Sua Santidade, o papa Bento XVI, assume uma empresa com sérios problemas materiais. Economicamente falando, o Vaticano padece sob as leis de mercado. O número de católicos diminui nas principais nações industrializadas do mundo, trazendo menores receitas aos cofres da casa. A baixa cotação do dólar – principal moeda utilizada nas doações à Santa Sé –, uma folha de pagamento em que constam perto de 2.700 funcionários (metade deles laicos), extensa rede de representações diplomáticas em 174 países e, nos últimos cinco anos, o pagamento de US$ 840 milhões em indenizações às vítimas de pedofilia, principalmente nos Estados Unidos e na Irlanda, são apenas parte da hemorragia pecunária de uma cidade-Estado que já foi considerada potência econômica. Com isso, o slogan escolhido por Bento XVI bem que poderia ser: “Uma esmolinha, pelo amor de Deus!”

Em 2003, apesar do modo ainda sigiloso como conduz suas finanças, o Vaticano divulgou seu orçamento. Naquele ano, somaram-se três exercícios fiscais consecutivos de déficits. Na última folha consta entrada de US$ 250,2 milhões e gastos de US$ 262 milhões. Um prejuízo de US$ 12 milhões até que não é tão assustador para uma organização com tremendo potencial de faturamento (com mais de um bilhão de fiéis) e com propriedades simplesmente divinas. Em imóveis, a Santa Sé tem US$ 908 milhões. A Basílica de São Pedro, incluindo a Capela Sistina, não está nesta soma, tendo recebido valor nominal de apenas E, por este ser considerado inestimável. O mesmo ocorre com certos bens móveis, como a fabulosa coleção de arte do Vaticano. E para os incréus cínicos que sugerem a venda de uma ou outra obra-prima, como forma de fazer caixa, é bom que se diga que a Igreja considera as peças como “parte do patrimônio da Humanidade”. Desse modo, as notícias de que a Pietà, a escultura de Bernini, estaria à venda são desmentidas com veemência.

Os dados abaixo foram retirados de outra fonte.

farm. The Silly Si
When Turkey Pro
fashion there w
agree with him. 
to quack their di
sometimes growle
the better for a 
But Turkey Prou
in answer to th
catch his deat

A herança de dois milênios, ainda que substancial, é difícil de ser colocada no mercado sem ofender o rebanho de fiéis.

O cardeal Sergio Sebastini, da área de administração financeira, mostrou o balanço de 2003, em que se verifica que os EUA, seguidos pela Alemanha, são os maiores contribuintes da Igreja, com doações naquele ano de US$ 55,8 milhões – um aumento de 5,7%. Mas, por causa da desvalorização do dólar, as dioceses internacionais entregaram 79,6 milhões de euros em 2003, enquanto, no ano anterior, haviam despejado 85,4 milhões de euros nos cofres do Vaticano.

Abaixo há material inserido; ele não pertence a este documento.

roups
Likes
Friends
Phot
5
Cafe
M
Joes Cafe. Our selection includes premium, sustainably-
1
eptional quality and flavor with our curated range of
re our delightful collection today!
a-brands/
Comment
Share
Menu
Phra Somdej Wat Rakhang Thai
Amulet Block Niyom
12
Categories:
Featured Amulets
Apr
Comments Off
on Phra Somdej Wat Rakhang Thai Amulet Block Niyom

“Em 2005 é esperado que os fiéis americanos irão doar cerca de US$ 88
milhões à Santa Sé. Até porque a morte do papa João Paulo II incentivou donativos”, diz o financista da Igreja americana Dean Collins. Mesmo que esse aumento substancial se concretize, é de estranhar que num país onde 24% da população é católica as contribuições não sejam maiores. A comunidade judaica – com 1% de cidadãos – mandou para Israel US$ 1 bilhão em ajuda caritativa. O judaísmo ainda tem a vantagem de que seus rabinos dificilmente são levados a tribunal sob a acusação de pedofilia.

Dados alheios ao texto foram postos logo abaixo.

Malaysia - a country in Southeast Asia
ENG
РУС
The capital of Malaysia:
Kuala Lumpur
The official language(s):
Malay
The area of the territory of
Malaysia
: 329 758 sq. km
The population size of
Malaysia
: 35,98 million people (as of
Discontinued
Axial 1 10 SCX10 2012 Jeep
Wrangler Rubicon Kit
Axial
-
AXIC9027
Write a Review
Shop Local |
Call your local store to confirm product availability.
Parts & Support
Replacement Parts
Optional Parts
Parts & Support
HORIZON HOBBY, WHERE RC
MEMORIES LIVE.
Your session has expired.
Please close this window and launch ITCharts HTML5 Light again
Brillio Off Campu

Conta-se que São Francisco de Assis foi ao Vaticano pedir ao papa que vendesse as riquezas da Igreja e as distribuísse aos pobres. Não teve sucesso. Ninguém espera que Bento XVI finalmente acate a idéia, mesmo que o destituído em questão seja a própria Santa Sé. Mas, se o novo pontífice não cuidar dos bens materiais de sua Igreja, o futuro talvez force um voto de pobreza ao trono de São Pedro.